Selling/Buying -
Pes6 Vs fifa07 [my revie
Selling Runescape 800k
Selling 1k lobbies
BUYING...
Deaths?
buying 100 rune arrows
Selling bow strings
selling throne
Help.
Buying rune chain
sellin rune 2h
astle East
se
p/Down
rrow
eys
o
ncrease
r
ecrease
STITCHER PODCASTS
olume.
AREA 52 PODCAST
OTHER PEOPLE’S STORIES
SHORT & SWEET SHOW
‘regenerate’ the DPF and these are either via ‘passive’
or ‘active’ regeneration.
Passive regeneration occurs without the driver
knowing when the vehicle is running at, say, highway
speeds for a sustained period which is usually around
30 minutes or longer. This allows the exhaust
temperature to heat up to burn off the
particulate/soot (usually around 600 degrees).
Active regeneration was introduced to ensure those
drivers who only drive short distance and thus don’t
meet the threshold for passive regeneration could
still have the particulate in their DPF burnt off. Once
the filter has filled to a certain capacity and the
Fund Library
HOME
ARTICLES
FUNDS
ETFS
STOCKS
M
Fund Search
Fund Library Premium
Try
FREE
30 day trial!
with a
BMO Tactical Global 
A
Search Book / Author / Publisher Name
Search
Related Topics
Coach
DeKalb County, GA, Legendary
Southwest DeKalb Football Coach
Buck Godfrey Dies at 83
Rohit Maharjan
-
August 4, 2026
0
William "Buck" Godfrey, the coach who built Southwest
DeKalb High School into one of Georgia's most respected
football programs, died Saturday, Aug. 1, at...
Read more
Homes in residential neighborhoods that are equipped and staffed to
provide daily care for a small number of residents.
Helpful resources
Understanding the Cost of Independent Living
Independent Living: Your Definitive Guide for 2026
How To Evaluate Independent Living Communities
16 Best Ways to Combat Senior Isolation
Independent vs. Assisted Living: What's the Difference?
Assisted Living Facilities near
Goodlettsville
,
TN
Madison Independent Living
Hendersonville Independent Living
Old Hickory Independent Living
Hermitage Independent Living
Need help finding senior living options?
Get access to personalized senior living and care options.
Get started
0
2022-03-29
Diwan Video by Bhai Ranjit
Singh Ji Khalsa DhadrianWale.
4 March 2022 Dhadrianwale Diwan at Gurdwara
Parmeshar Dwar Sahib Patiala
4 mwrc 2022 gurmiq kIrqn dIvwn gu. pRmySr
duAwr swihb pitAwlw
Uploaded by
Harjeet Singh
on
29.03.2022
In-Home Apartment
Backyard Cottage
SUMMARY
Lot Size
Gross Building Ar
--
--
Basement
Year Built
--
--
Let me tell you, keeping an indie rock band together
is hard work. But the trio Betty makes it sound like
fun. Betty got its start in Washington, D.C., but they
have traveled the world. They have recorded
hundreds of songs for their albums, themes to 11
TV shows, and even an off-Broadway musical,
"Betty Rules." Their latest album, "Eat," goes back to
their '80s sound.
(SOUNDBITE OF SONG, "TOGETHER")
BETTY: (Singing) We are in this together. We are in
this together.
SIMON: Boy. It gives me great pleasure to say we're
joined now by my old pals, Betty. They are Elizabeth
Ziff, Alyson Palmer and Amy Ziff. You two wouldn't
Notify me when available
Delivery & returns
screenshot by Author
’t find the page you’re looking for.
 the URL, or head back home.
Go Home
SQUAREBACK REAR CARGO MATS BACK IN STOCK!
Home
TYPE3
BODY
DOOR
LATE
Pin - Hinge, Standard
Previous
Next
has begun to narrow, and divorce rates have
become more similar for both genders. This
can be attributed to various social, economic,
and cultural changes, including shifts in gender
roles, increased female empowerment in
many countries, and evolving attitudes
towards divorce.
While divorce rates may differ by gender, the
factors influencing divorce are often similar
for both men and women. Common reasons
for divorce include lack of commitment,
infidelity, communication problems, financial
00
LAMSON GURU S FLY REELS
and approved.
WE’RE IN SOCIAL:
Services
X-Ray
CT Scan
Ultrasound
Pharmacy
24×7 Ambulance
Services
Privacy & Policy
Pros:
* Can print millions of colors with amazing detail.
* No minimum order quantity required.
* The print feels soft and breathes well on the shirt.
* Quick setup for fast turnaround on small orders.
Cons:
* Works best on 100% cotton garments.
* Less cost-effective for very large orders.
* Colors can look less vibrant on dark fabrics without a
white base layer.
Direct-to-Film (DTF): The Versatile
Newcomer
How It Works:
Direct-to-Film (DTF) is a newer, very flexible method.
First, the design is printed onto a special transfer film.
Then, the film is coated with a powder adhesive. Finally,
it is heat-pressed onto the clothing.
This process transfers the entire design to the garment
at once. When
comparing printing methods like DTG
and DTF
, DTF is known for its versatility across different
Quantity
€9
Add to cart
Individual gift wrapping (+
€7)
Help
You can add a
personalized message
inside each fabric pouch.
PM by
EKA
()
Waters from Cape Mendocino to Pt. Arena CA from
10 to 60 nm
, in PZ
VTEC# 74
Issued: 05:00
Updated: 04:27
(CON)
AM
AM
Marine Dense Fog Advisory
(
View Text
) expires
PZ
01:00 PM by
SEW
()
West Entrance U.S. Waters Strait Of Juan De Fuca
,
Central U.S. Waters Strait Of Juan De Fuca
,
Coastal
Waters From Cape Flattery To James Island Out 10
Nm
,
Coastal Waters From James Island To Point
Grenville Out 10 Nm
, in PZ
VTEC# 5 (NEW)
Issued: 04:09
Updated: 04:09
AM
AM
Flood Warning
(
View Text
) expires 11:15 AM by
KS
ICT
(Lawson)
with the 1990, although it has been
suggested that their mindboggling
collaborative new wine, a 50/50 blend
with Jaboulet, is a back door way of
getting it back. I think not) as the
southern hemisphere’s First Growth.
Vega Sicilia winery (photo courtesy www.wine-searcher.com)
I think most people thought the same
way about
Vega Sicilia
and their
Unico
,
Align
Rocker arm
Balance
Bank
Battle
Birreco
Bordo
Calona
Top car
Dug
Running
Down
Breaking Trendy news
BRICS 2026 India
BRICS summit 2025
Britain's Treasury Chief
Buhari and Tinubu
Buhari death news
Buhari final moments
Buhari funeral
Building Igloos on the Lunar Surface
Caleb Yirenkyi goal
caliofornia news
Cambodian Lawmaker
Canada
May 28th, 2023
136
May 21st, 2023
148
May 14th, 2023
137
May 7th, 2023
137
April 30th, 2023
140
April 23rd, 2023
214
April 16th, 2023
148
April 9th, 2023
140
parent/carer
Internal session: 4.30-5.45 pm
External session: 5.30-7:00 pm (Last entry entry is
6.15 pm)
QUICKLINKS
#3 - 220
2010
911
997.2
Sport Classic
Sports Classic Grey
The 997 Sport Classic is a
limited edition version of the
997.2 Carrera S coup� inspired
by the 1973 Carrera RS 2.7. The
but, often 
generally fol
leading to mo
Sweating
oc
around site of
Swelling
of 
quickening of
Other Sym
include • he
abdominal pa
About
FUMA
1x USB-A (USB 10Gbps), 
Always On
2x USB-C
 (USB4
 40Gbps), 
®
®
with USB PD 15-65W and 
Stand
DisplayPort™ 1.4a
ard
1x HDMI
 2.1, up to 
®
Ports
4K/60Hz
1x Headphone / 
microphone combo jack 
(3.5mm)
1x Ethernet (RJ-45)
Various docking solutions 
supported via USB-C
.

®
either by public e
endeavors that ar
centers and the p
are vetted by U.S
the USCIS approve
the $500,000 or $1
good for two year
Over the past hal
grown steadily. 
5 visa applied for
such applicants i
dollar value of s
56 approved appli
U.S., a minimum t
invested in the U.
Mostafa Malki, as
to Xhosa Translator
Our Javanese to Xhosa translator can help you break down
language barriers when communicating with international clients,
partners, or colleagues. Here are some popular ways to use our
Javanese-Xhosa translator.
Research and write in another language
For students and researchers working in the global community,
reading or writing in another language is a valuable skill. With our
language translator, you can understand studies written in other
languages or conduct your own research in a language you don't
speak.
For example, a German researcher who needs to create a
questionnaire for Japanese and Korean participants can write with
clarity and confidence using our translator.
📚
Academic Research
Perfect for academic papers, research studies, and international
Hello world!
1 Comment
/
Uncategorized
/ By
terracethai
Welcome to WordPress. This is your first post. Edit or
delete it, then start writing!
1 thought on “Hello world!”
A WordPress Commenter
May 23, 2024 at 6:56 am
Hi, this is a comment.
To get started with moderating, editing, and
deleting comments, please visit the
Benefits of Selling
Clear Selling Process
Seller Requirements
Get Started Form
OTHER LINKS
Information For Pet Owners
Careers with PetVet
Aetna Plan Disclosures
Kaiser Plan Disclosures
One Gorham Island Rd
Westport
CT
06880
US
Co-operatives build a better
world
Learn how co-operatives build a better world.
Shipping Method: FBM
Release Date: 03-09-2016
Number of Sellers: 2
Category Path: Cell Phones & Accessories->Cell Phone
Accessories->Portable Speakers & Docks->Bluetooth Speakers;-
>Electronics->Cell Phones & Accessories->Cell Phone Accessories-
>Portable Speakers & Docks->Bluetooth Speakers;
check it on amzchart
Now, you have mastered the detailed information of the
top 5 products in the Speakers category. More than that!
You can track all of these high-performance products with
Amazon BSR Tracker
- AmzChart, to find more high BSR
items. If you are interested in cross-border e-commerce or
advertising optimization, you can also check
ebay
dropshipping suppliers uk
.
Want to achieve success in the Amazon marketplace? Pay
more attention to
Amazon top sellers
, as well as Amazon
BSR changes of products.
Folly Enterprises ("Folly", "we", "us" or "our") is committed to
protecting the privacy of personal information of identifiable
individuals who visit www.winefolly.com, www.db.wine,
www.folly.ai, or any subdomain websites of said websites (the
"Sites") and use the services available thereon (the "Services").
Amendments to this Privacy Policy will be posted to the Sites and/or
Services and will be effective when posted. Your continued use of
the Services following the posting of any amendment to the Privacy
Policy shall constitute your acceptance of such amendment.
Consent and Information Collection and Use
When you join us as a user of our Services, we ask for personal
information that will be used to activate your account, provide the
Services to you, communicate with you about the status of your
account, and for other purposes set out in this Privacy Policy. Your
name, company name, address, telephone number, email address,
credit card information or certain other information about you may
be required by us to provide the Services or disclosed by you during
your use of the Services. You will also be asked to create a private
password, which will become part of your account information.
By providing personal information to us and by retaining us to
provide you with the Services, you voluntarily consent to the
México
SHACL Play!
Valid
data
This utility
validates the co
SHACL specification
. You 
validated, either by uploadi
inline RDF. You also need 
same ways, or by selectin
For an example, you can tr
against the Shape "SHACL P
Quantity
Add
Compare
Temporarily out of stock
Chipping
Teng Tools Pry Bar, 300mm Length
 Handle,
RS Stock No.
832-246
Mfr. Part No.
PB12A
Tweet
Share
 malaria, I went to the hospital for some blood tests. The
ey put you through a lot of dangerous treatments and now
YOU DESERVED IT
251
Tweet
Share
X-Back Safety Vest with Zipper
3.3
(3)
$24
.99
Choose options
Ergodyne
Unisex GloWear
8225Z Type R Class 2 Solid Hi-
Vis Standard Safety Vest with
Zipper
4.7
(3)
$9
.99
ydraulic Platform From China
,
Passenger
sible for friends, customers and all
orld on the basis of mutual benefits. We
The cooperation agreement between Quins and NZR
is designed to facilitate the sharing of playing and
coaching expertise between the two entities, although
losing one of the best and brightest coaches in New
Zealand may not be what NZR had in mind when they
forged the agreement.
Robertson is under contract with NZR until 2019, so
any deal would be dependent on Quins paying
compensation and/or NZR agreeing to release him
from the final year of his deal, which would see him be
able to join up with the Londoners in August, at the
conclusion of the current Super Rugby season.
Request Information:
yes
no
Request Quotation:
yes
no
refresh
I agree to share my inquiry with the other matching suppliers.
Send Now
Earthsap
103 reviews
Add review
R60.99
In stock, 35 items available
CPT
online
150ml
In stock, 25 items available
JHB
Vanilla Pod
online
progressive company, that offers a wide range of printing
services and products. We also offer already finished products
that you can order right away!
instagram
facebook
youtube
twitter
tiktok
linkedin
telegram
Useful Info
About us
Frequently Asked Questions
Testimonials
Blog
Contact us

********

# To-do item
Would you print exactly and only the lines of the material above that run from the line with "Gross Building Ar" through the line with "SIMON: Boy. It", both included?

# Reply to the exercise
Gross Building Ar
--
--
Basement
Year Built
--
--
Let me tell you, keeping an indie rock band together
is hard work. But the trio Betty makes it sound like
fun. Betty got its start in Washington, D.C., but they
have traveled the world. They have recorded
hundreds of songs for their albums, themes to 11
TV shows, and even an off-Broadway musical,
"Betty Rules." Their latest album, "Eat," goes back to
their '80s sound.
(SOUNDBITE OF SONG, "TOGETHER")
BETTY: (Singing) We are in this together. We are in
this together.
SIMON: Boy. It gives me great pleasure to say we're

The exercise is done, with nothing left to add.